-------- Recorded data --------

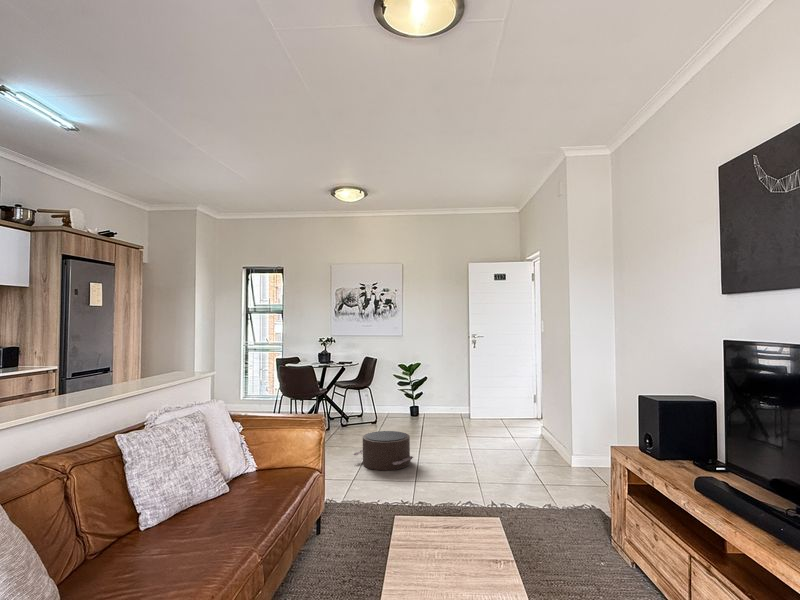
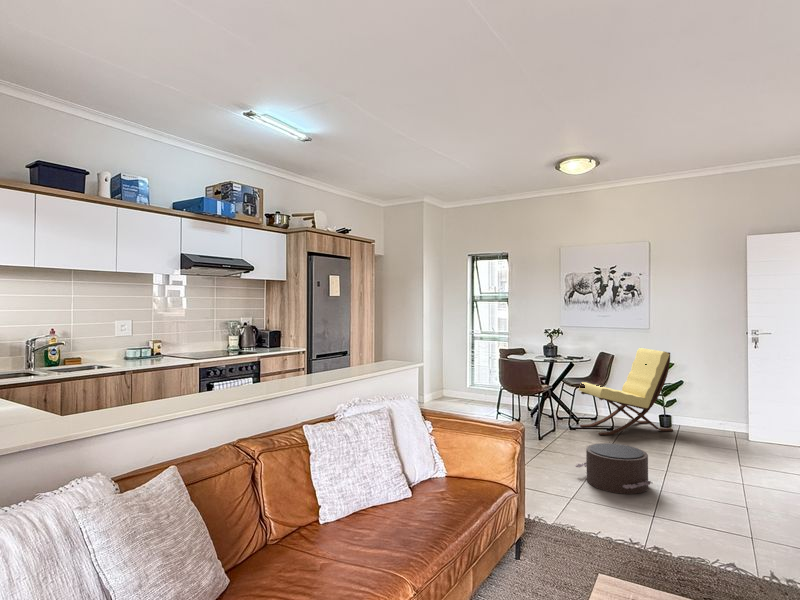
lounge chair: none [349,352,421,428] -> present [579,348,673,435]

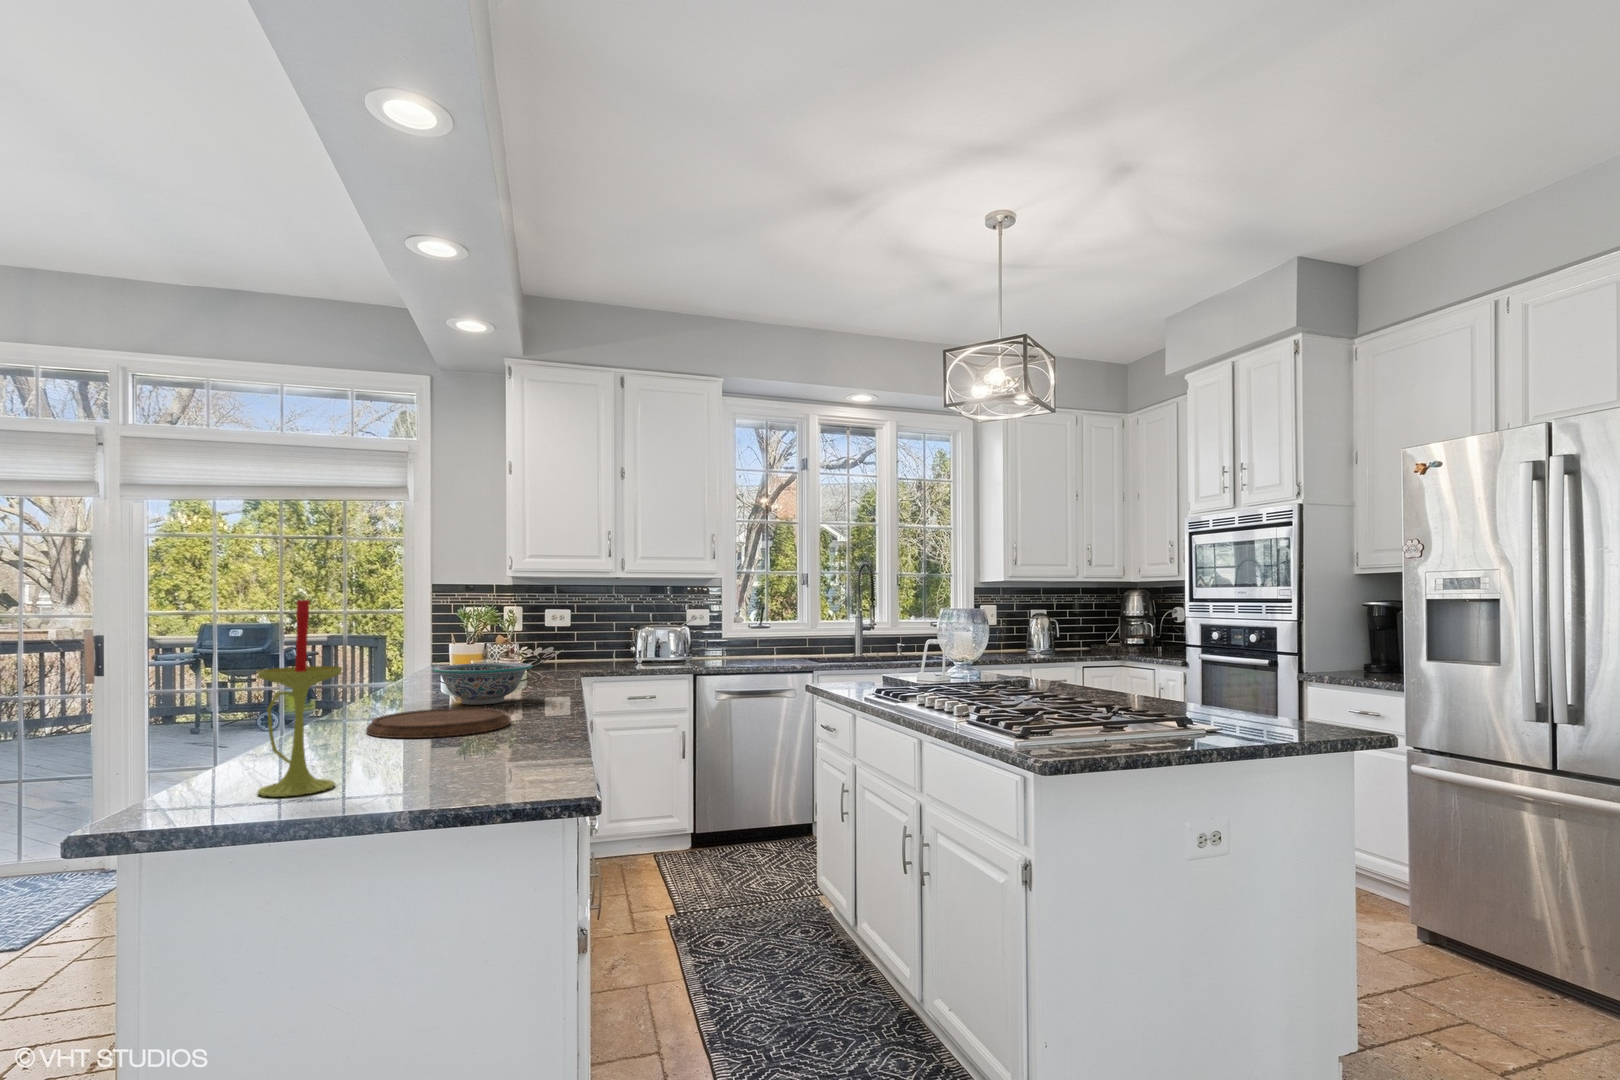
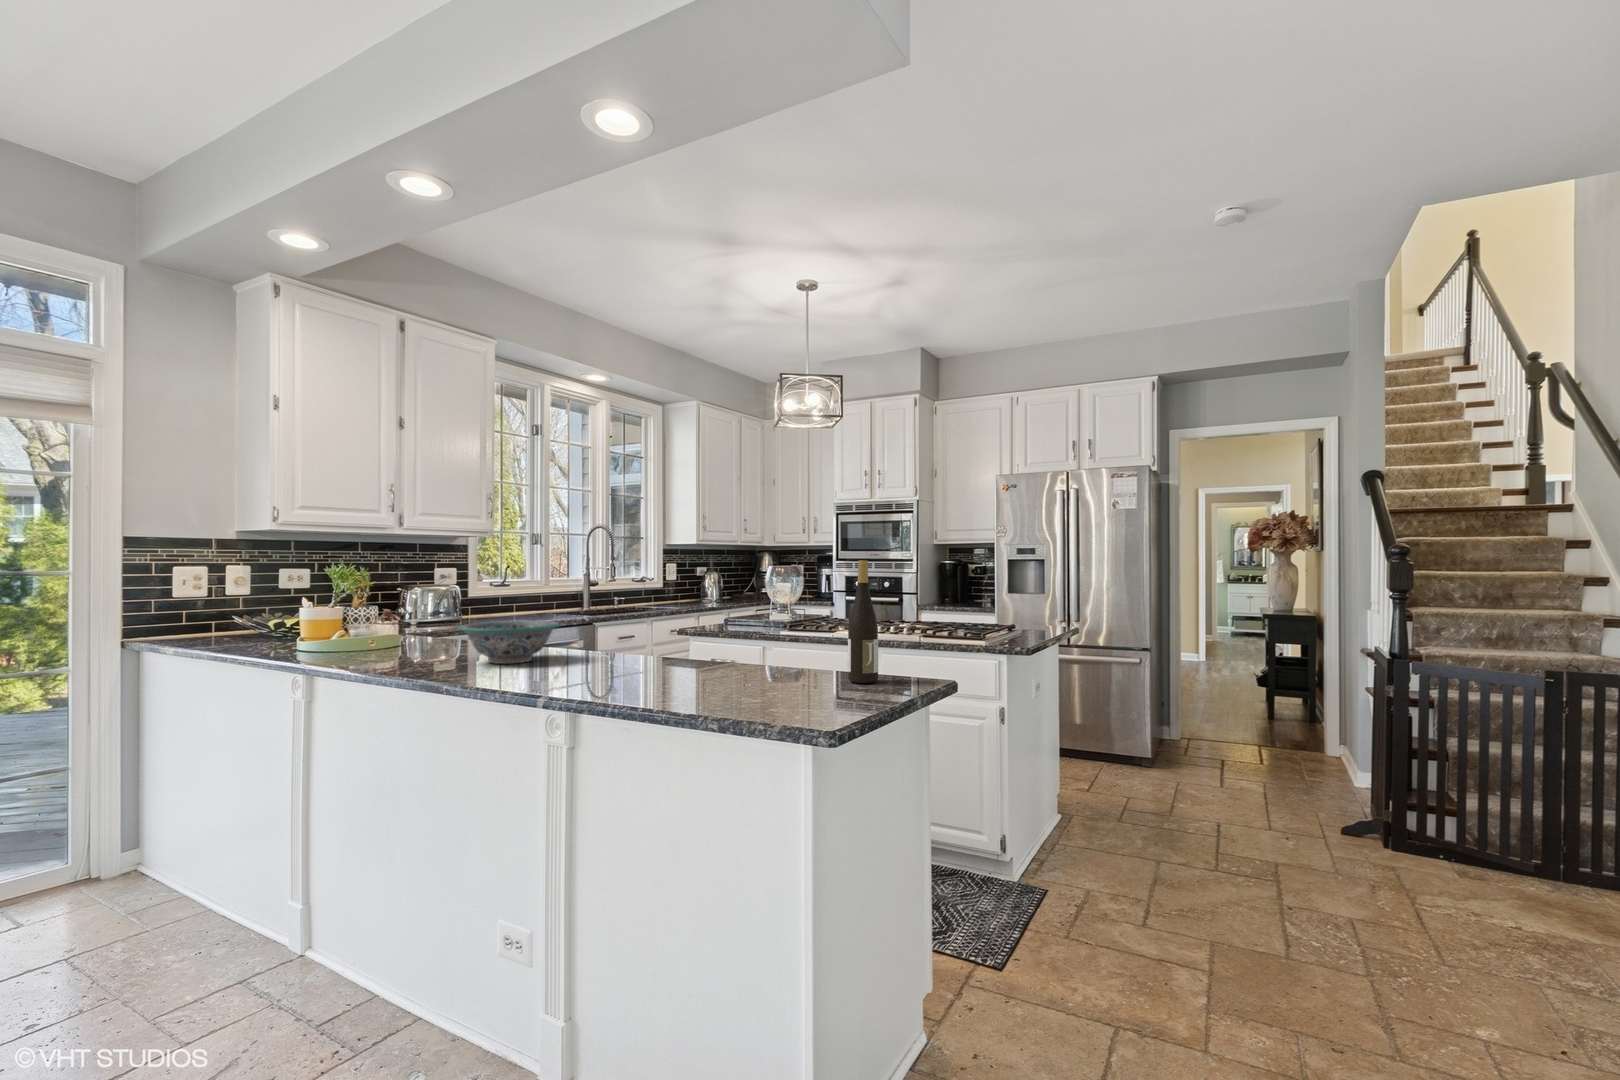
candle: present [257,600,342,797] -> none [750,550,828,717]
wine bottle: none [531,606,572,769] -> present [848,560,878,683]
cutting board: present [366,708,510,738] -> none [547,659,676,687]

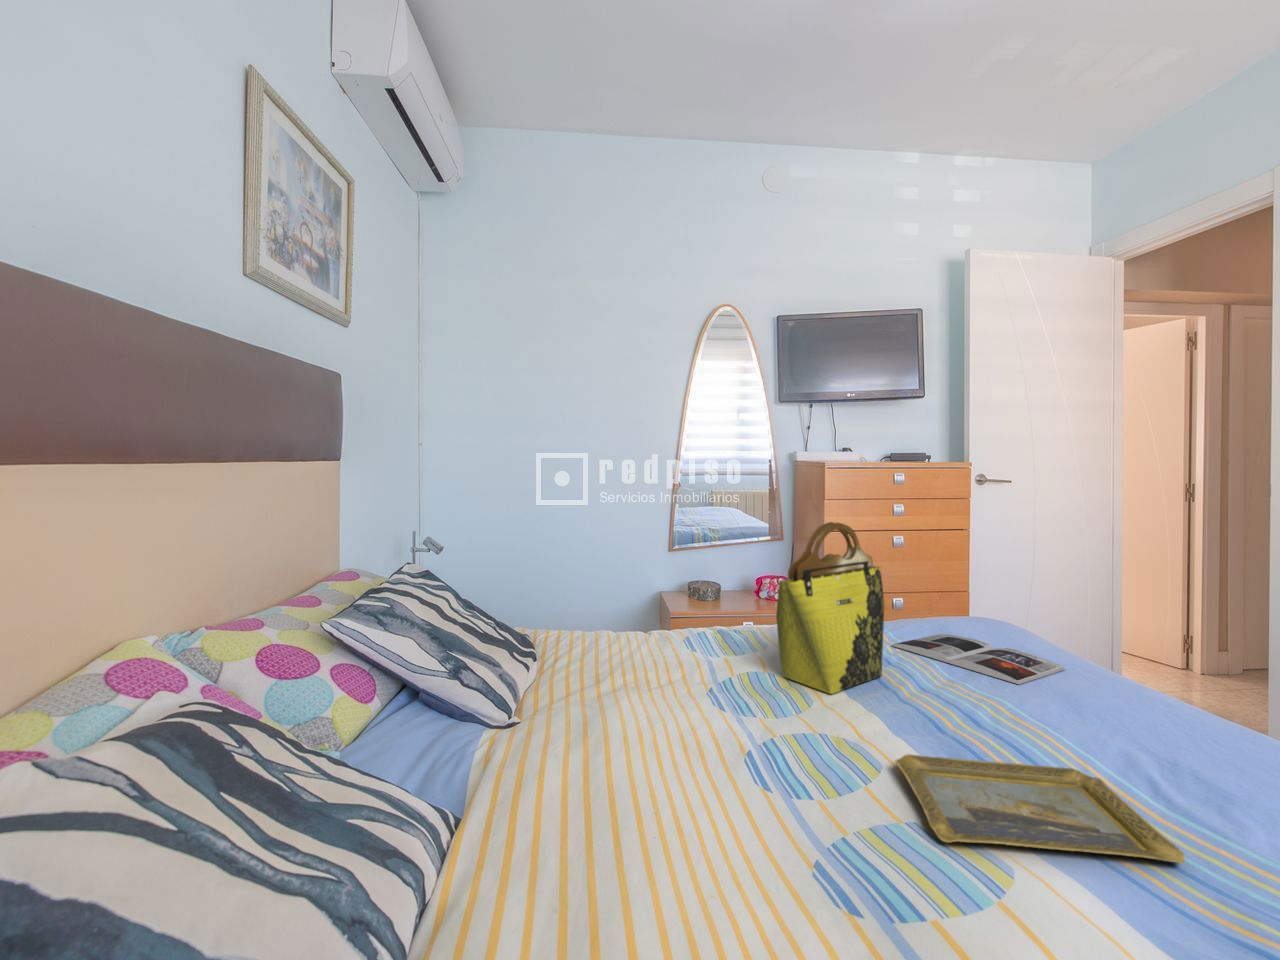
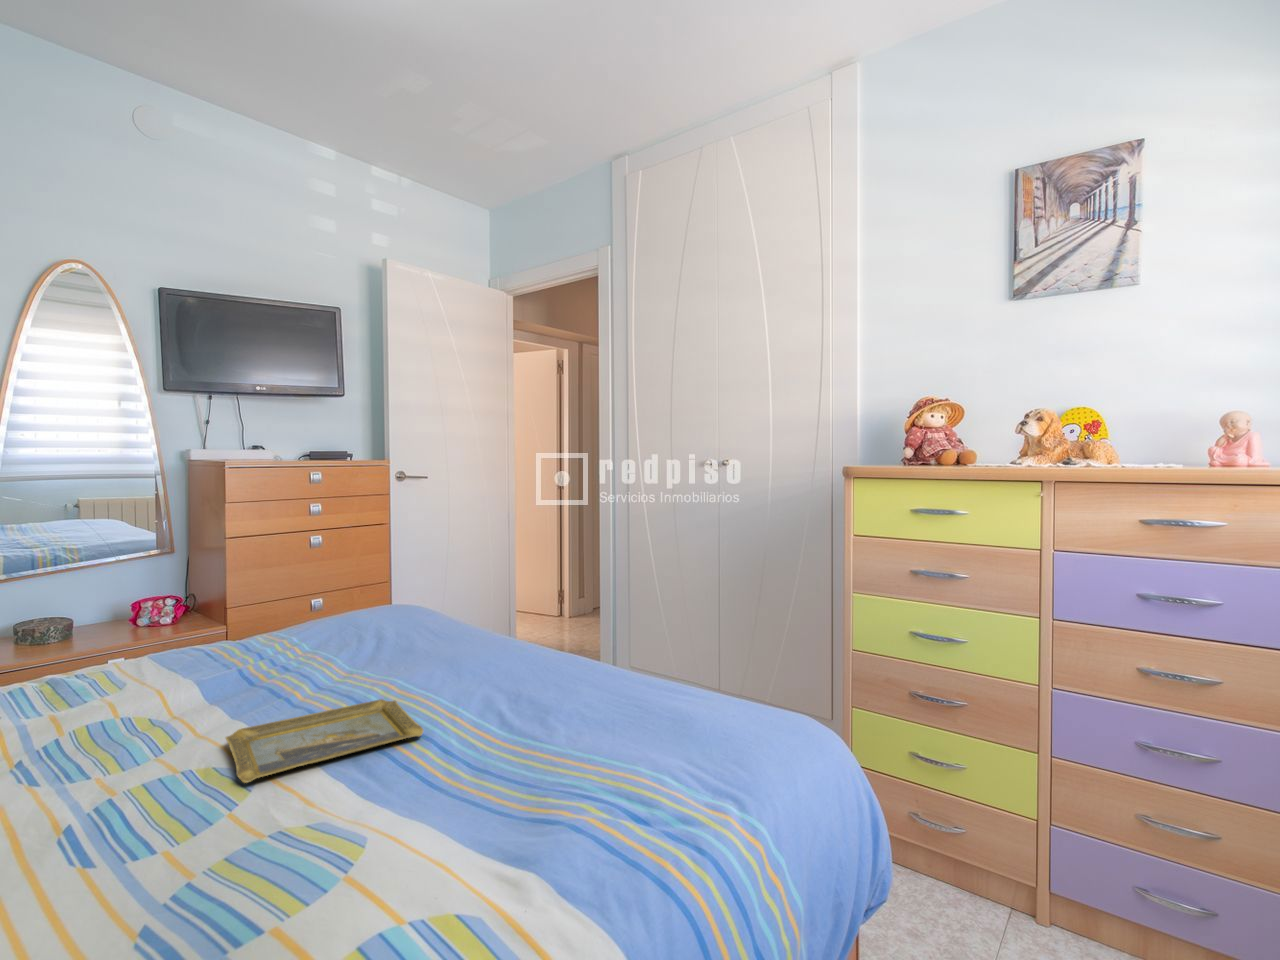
tote bag: present [776,522,884,694] -> none [113,527,256,702]
magazine: present [892,634,1065,684] -> none [275,622,422,651]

--------

### To do
Output the whole listing without change. Any picture is to be left out.

### Response area
lounge chair: none [349,352,421,428] -> present [579,348,673,435]

candle: present [257,600,342,797] -> none [750,550,828,717]
wine bottle: none [531,606,572,769] -> present [848,560,878,683]
cutting board: present [366,708,510,738] -> none [547,659,676,687]

tote bag: present [776,522,884,694] -> none [113,527,256,702]
magazine: present [892,634,1065,684] -> none [275,622,422,651]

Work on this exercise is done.